Recorded data

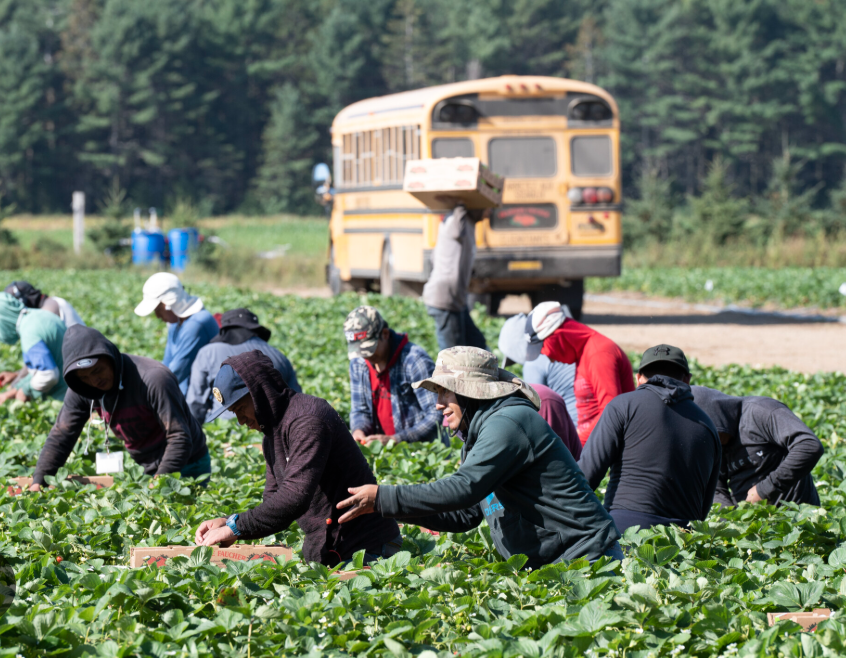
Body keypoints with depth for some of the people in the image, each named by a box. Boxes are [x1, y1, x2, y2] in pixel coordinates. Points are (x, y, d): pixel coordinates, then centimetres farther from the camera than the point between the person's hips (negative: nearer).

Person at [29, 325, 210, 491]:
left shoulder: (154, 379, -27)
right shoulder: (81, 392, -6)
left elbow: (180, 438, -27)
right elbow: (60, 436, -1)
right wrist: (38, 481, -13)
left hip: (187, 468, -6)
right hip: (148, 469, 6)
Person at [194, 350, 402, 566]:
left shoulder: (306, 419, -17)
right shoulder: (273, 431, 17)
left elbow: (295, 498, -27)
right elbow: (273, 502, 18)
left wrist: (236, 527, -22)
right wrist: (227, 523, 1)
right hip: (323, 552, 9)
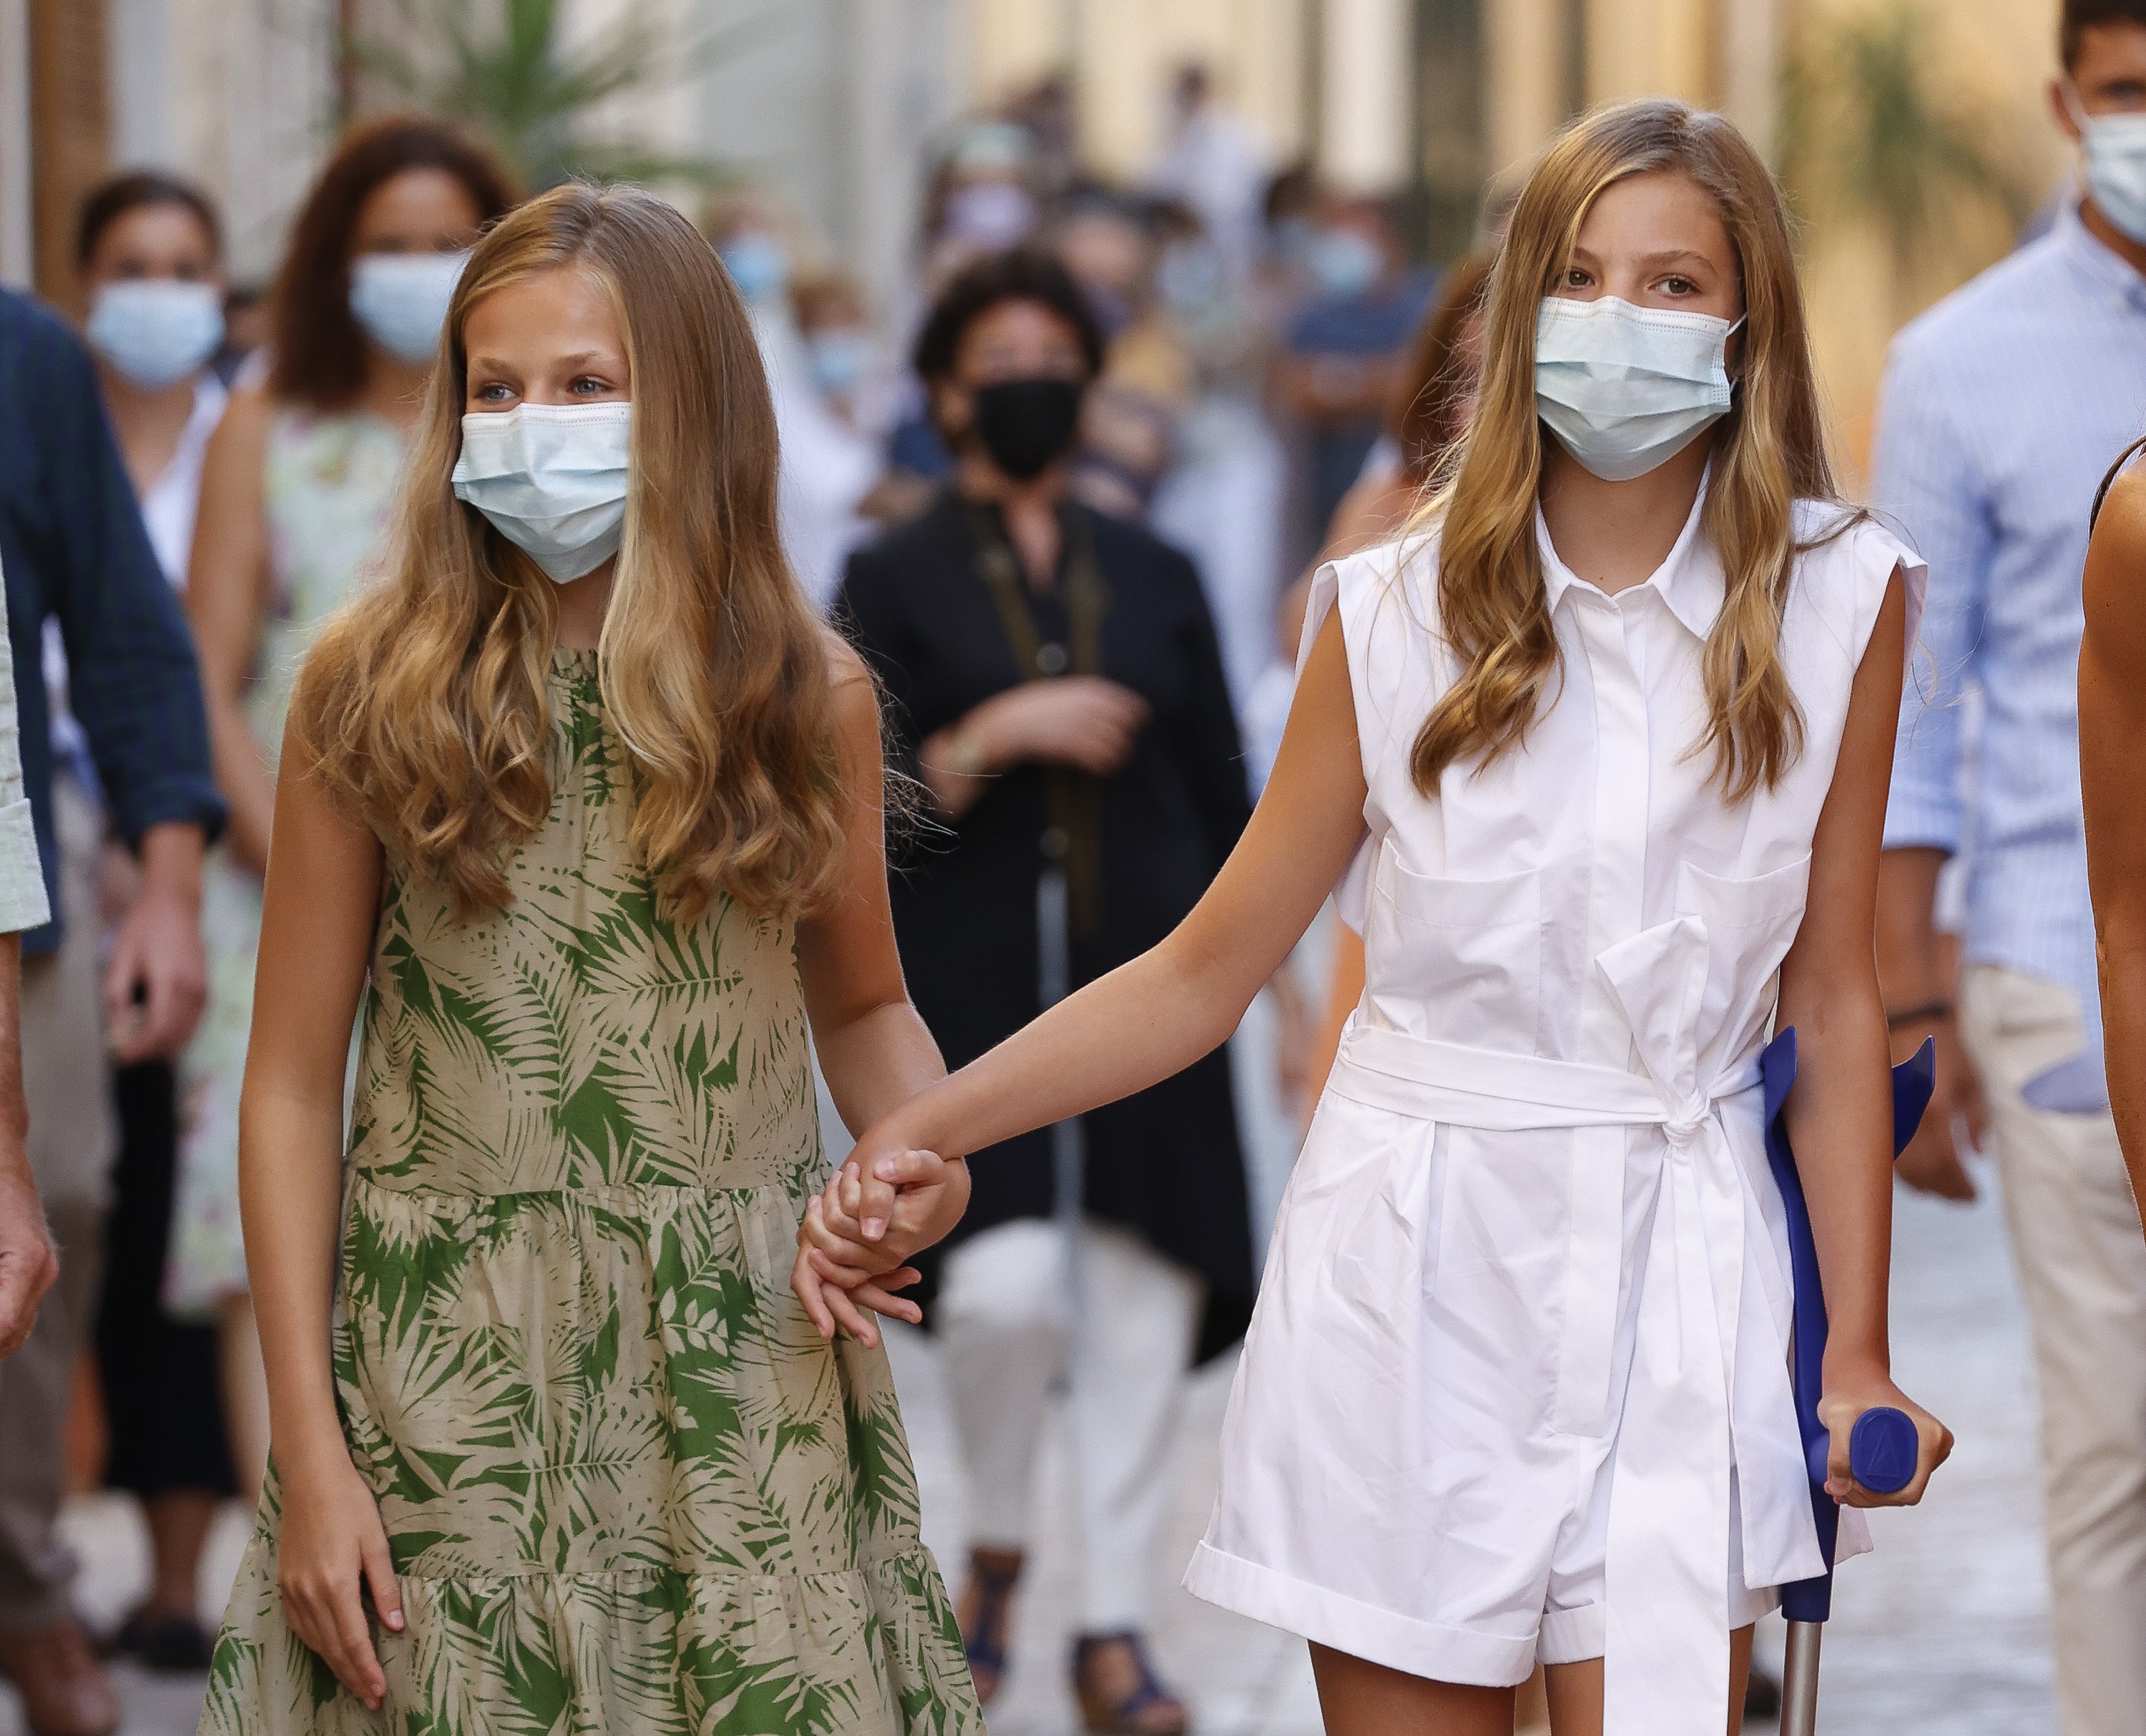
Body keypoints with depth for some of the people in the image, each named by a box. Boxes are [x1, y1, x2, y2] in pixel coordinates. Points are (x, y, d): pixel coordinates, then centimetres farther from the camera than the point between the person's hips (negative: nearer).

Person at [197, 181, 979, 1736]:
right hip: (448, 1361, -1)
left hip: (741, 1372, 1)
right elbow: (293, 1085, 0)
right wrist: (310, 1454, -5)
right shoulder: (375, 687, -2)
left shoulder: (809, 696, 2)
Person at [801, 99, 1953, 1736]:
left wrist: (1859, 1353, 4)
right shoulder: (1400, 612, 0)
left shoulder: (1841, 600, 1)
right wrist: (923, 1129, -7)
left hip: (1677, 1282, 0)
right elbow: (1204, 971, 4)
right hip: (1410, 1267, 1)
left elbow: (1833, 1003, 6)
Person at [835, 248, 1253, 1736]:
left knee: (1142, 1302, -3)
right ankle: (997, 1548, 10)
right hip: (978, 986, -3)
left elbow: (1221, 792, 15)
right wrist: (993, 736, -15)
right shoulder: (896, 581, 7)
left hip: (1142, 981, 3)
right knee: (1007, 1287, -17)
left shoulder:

• Problem statement: A faithful copy is needed: reproduce all of the data above, leaving the pictures out.

• Solution to this task:
Body keypoints with depth for some of the people in the image, each named by a box. Boxes are [x1, y1, x2, y2] in pixel coordinates. Points are (x, y, d): pixel coordinates, then centimetres farther from the camera than the point between the person's hips (negative: nearer).

Person at [29, 325, 210, 491]:
left shoulder: (154, 379, -27)
right shoulder: (81, 392, -6)
left elbow: (180, 438, -27)
right elbow: (60, 436, -1)
right wrist: (38, 481, -13)
left hip: (187, 468, -6)
right hip: (148, 469, 6)
Person at [194, 350, 402, 566]:
left shoulder: (306, 419, -17)
right shoulder: (273, 431, 17)
left elbow: (295, 498, -27)
right elbow: (273, 502, 18)
left wrist: (236, 527, -22)
right wrist: (227, 523, 1)
right hip: (323, 552, 9)
Body keypoints with depth for some of the people in the image, each named by a box. Boxes are [x1, y1, x2, y2] in pixel coordinates. Points are (x, y, d): pixel coordinates, then centimetres farther from the camera than the point between the person's hips (negative: nearer).

Person at [197, 181, 979, 1736]:
right hip: (448, 1361, -1)
left hip: (741, 1372, 1)
right elbow: (293, 1085, 0)
right wrist: (310, 1454, -5)
right shoulder: (375, 687, -2)
left shoulder: (809, 696, 2)
Person at [801, 99, 1953, 1736]:
left wrist: (1859, 1353, 4)
right shoulder: (1400, 612, 0)
left shoulder: (1841, 600, 1)
right wrist: (923, 1129, -7)
left hip: (1677, 1282, 0)
right elbow: (1204, 971, 4)
right hip: (1410, 1267, 1)
left elbow: (1833, 1003, 6)
Person at [835, 248, 1253, 1736]:
left knee: (1142, 1302, -3)
right ankle: (997, 1548, 10)
right hip: (978, 986, -3)
left elbow: (1221, 792, 15)
right wrist: (993, 736, -15)
right shoulder: (896, 581, 7)
left hip: (1142, 981, 3)
right knee: (1007, 1287, -17)
left shoulder:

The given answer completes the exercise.